BMW riduce le stime, criticità nel mercato cinese e con i dazi
pubblicato:Il consiglio di gestione della casa automobilistica tedesca BMW (Bayerische Motoren Werke Aktiengesellschaft) ha annunciato il 7 ottobre 2025 a mercati chiusi la revisione delle previsioni per quest'anno finanziario (outlook).
Il gruppo BMW ha aumentato i volumi nel periodo da gennaio a settembre in Europa e nelle Americhe, ma gli obiettivi di crescita delle vendite in Cina rimangono sotto le attese. Su questa base, il gruppo BMW ha deciso di ridurre le attese sui volumi in Cina nel quarto trimestre. Il gruppo segnala inoltre una significativa riduzione delle commissioni delle banche locali cinesi ai concessionari in connessione con l'intermediazione di prodotti finanziari e assicurativi per i clienti finali richiede un supporto finanziario per rafforzare la redditività degli stessi intermediari.

Dati forniti:

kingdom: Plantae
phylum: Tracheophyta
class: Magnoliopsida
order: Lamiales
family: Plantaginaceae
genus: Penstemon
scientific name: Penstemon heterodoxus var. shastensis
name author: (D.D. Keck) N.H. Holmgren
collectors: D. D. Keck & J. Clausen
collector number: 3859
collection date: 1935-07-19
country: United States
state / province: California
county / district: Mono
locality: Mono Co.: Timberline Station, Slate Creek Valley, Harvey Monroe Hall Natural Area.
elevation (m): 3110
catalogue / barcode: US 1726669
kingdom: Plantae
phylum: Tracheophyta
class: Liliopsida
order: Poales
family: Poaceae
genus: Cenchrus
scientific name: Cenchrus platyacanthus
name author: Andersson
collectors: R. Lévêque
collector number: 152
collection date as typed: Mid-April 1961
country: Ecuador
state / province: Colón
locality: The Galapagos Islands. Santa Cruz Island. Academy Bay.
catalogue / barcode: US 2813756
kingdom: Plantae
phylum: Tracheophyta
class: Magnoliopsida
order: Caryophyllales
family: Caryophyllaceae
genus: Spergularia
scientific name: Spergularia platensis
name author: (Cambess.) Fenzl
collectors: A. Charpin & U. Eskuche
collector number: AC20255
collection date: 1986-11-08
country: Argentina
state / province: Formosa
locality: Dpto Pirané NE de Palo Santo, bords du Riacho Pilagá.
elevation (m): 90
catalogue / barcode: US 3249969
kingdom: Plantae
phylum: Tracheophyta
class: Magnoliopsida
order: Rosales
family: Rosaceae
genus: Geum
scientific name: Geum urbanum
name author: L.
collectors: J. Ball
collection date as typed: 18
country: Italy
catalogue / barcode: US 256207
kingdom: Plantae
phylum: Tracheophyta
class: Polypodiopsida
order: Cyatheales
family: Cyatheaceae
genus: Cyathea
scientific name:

Esercizi:
(1) Risponda alle seguenti domande sull'estratto relativo a BMW.
(a) In quale data il consiglio di gestione ha annunciato la revisione delle previsioni?
(b) In quali aree il gruppo ha aumentato i volumi da gennaio a settembre?
(c) Per quale trimestre sono state ridotte le attese sui volumi in Cina?
(2) Completi l'estratto relativo a BMW scrivendone la parte successiva.

Risposte fornite:
(1)
(a) Il 7 ottobre 2025, a mercati chiusi.
(b) In Europa e nelle Americhe.
(c) Per il quarto trimestre.

(2)
BMW aggiunge che alcuni degli assunti sulla riduzione dei dazi posti al tempo della pubblicazione della prima semestrale non si sono pienamente realizzati. In questo contesto BMW continua a mantenere l'ipotesi che l'Europa implementerà un accordo con gli Stati Uniti sulla riduzione dei dazi dal 10% allo 0% sulle importazioni di veicoli e componenti in Europa con efficacia dal primo agosto.
Alla luce di questi fattori addizionali che pesano sulla redditività, l'ebit margin dell'auto di BMW per il 2025 rimarrà nel corridoio tra il 5% e il 6%L'outlook per il 2025 viene quindi corretto come segue.
- Roce nel segmento automotive tra l8% e il 10% (stima precedente tra il 9% e il 13%)
- Gli utili ante imposte di gruppo sono attesi in leggero calo (stima precedente, livelli invariati sul 2024).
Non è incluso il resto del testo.